Dr. Luis Kun, Research Professor of Health Informatics and Information Technology CIMIC, Rutgers University, New Jersey, USA
Let's take the example of endoscopy where a camera is taking images from inside the body. The University of Tennessee is building a library with this kind of objects to help physicians understand the internal structures. Complicated issues rise when you start to perform remote consultations. If you have somebody in Amsterdam submitted to an endoscopy, and a doctor in the United States has to analyse the results, the Dutch physician is giving the actual control into the hands of the expert overseas.

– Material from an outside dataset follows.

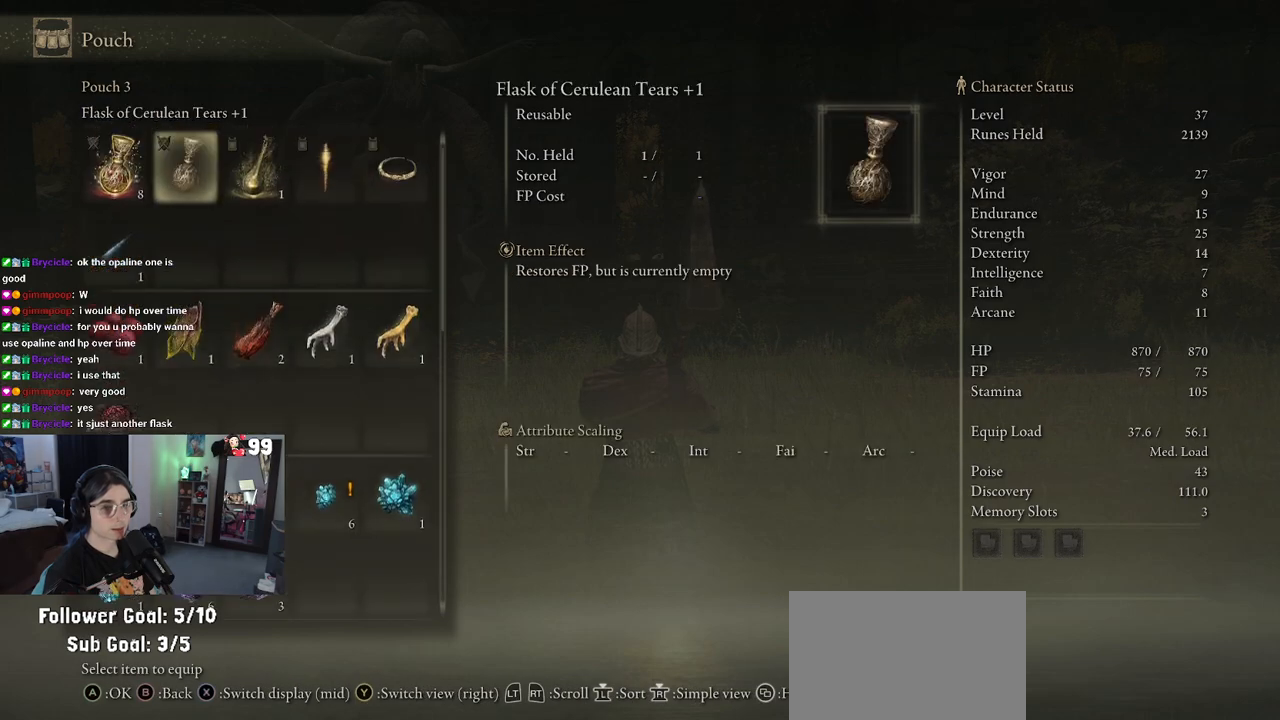
{"buttons": [], "left_stick": "center", "right_stick": "center", "events": [[283, "DPAD_UP", "down"], [383, "DPAD_UP", "up"]]}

Outside the medical problem, there are still other issues to cope with such as reliability, availability, and redundancy. Obviously, you cannot afford the system to go down for reasons of physical security. From a computational point of view, the movements of the camera provide information which can be very relative and has to be compared to other data.
Dr. Andy Marsh, ITIS-ITAB'99 co-chairman, Greece
Where do you see the real problems in creating a telemedical society, if we take into account the interesting spectrum of applications in the fields of telecommunications, diagnosis, and information services support? What is stopping us, as scientists, from starting something up tomorrow?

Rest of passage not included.